Evil Dead Rise Will Give The Franchise The 1 Thing It’s Been Missing

Evil Dead Rise Will Give The Franchise The 1 Thing It’s Been Missing

The Evil Dead movies have always been a grab bag of tones and genre conventions, but Evil Dead Rise can give the franchise the one thing it’s been missing. Blending slapstick comedy, serious scares, and borderline-cartoonish amounts of gore, the Evil Dead films have never been afraid to mix it up. This is true not only of the movies themselves but of the franchise as a whole. The first entry, The Evil Dead, tells the story of Ash (Bruce Campbell) and his four friends as they try to survive the demonic forces they unwittingly unleashed while holed up in a remote cabin. It’s more or less a straight-up horror movie, but even at this early stage, there’s enough frenetic camerawork and over-the-top gore to portend the zaniness to come.

The second movie, Evil Dead 2, finds Ash back at the (conspicuously in-tact) cabin from Evil Dead, battling his own disembodied hand after it becomes possessed by demonic forces. Here, the scares share equal billing with the laughs, as Ash’s literal mano-a-mano battle evokes The Three Stooges and other slapstick classics. By the third movie, Army of Darkness, in which Ash time-travels to medieval Europe, all notions of genre have been thrown out the window. From movie to movie, there isn’t a lot of continuity. Except for the demonic possession plot device and, weirdly, Ash’s scars, the most they have in common might just be their eclecticism. Despite that, there is one piece of tonal territory the franchise has yet to explore, but with Evil Dead Rise, that could soon change.

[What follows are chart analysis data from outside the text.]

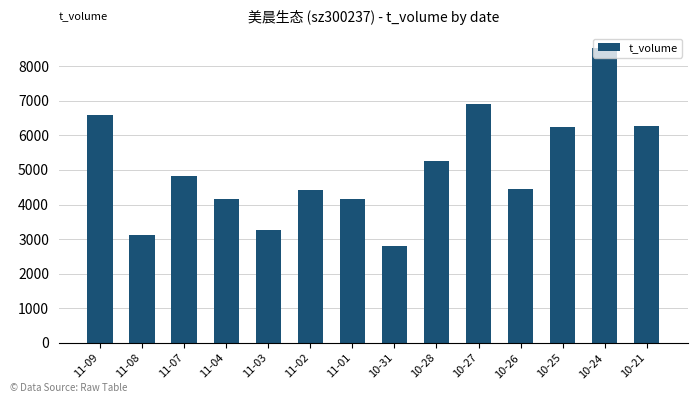

Is it true that the value at 11-07 is 8003?

False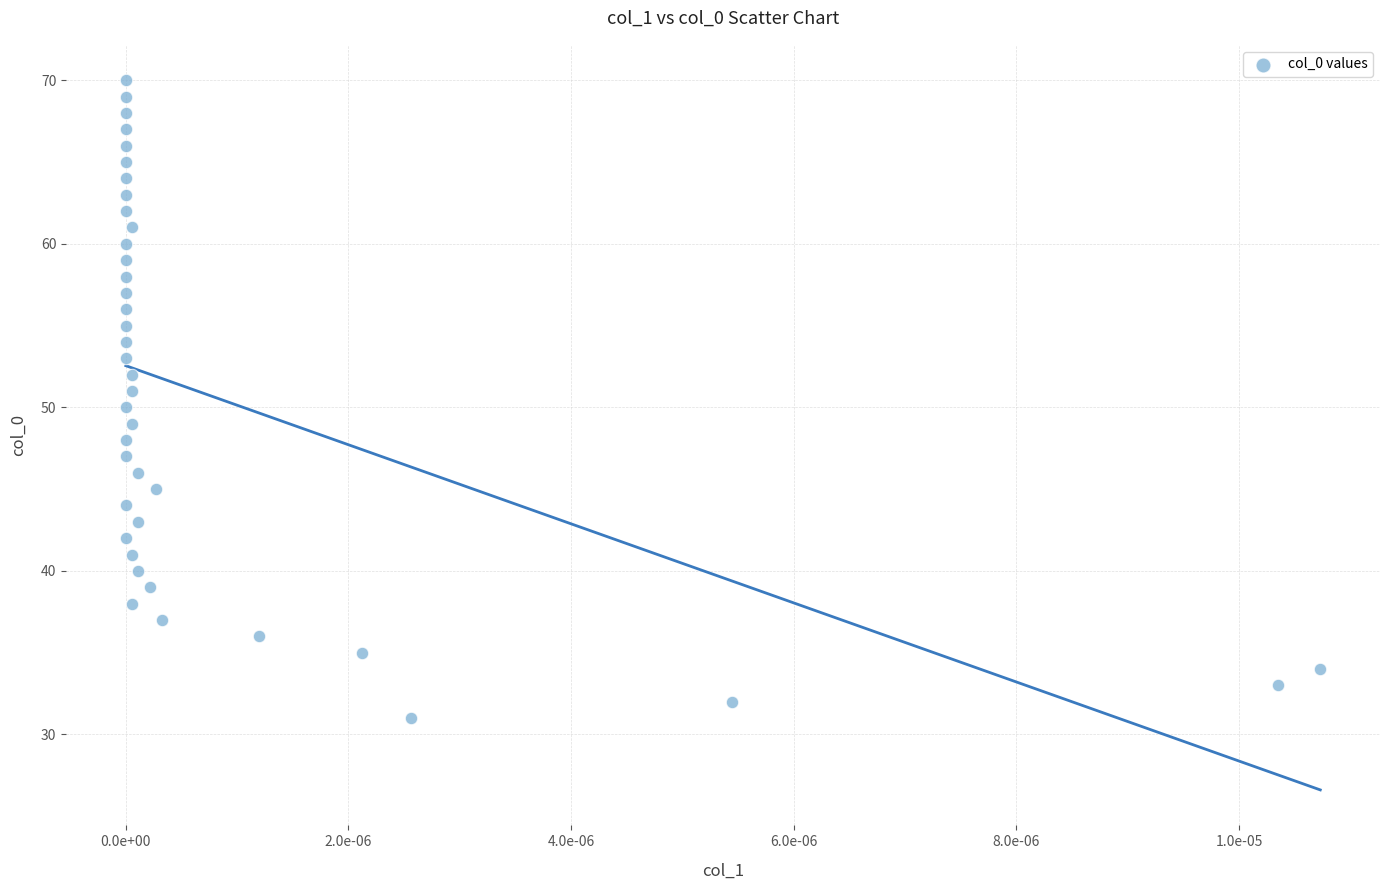

What is the range of Y values (max minus min)?

39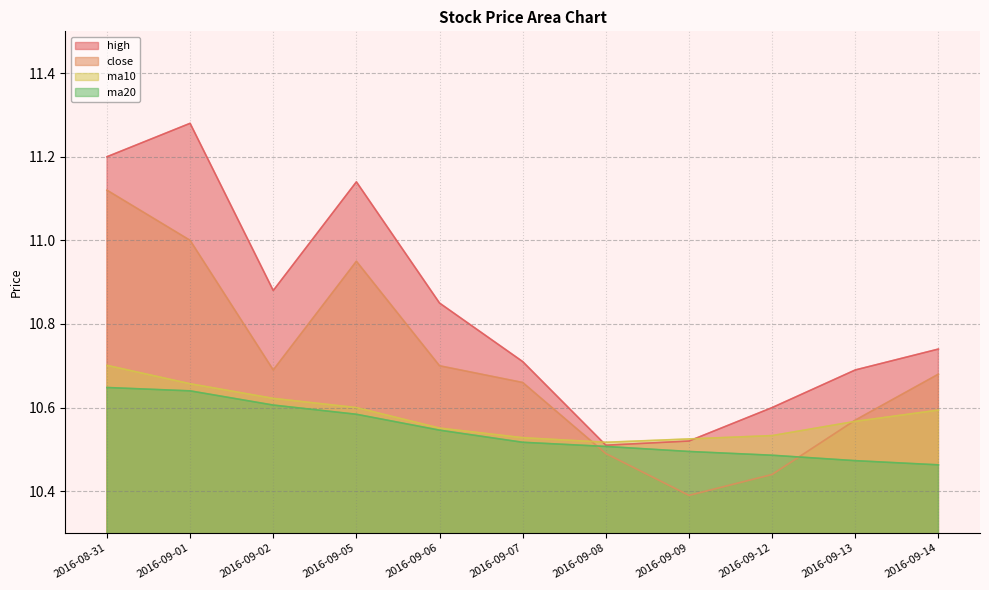

How many lines are shown in the chart?

4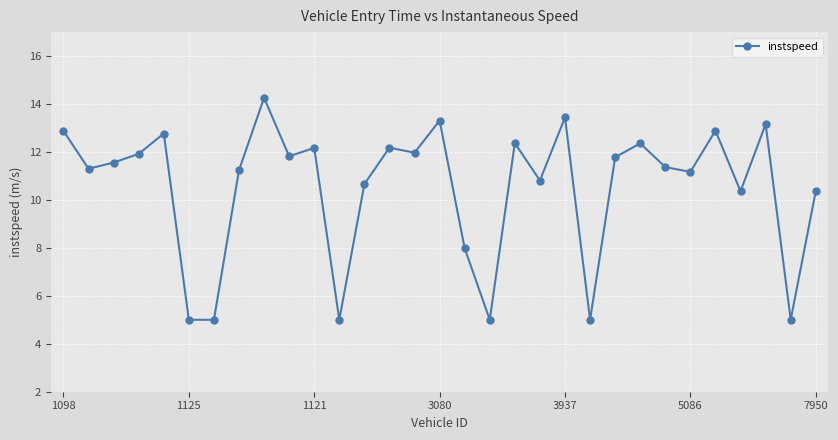

What is the maximum value shown in the chart?

14.3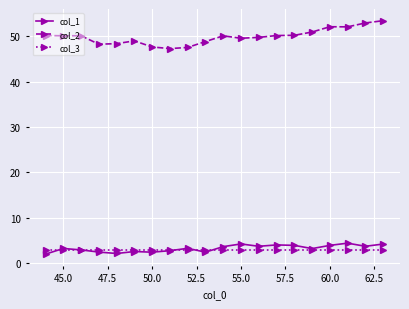

True or false: col_1 and col_2 cross at least once.

False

Of all the words that could describe the Evil Dead movies, poignant isn’t one of them, but the latest sequel Evil Dead Rise, releasing in theaters in 2023, will give the franchise the emotional resonance it’s been missing. Sam Raimi is not a sentimental filmmaker, by laughs or by screams, his original Evil Dead trilogy just intends for its audience to have fun. When Fede Alvarez stepped in to reboot Evil Dead in 2013, his story about an addict whose friends bring her to a remote cabin to help her kick heroin gave the franchise its first hint of sincerity, but only a hint. The addiction story was just the setup, an excuse to get all the characters to the cabin. Once they’re there, any pretense of themes or subtext quickly gives way to carnage for carnage’s sake. The franchise would hang in limbo for the next decade as plans for new movies, including a sequel to Alvarez’s reboot, a Raimi-helmed Army of Darkness sequel, and a seventh film that would merge the two storylines, came and went. Then, in 2019, a film called The Hole in the Ground, by relatively unknown Irish director, Lee Cronin, would make such a big impression on Sam Raimi that he would shelve these plans and ask Cronin to write and direct the next installment.

Evil Dead Rise Can Do Something That Other Franchise Movies Couldn’tEvil Dead Rise Will Give The Franchise The 1 Thing It’s Been Missing

If The Hole in the Ground is anything to go on, Evil Dead Rise will be a more human sort of Evil Dead. A hit with critics, the A24 horror film explores the psychological pain of a mother who becomes convinced her son is an imposter after he wanders off into a sinkhole. It’s plenty scary, and the questions it raises about identity burrow under the skin, but at its heart lies a sadder, more relatable metaphor about a parent’s fear of change. As for what lies at the heart of Evil Dead Rise, though, The Hole in the Ground isn’t all there is to go on.

The plot of Evil Dead Rise has remained a closely guarded secret since its inception. While details are still scarce, a central premise involving a visiting aunt, “flesh-possessing demons”, and “the most nightmarish version of motherhood imaginable” suggests it won’t be another whacky romp. Like The Hole in the Ground, it’s likely Evil Dead Rise has learned from past mistakes and will have an emotional plot grounded in uncomfortable questions about identity and parenthood. Of course, it won’t be an Evil Dead movie without a little wackiness, or a lot of gore, but based on Cronin’s recent tweet about the “6,500 litres of blood” used during production, Evil Dead purists can rest assured it will be a worthy successor to the franchise.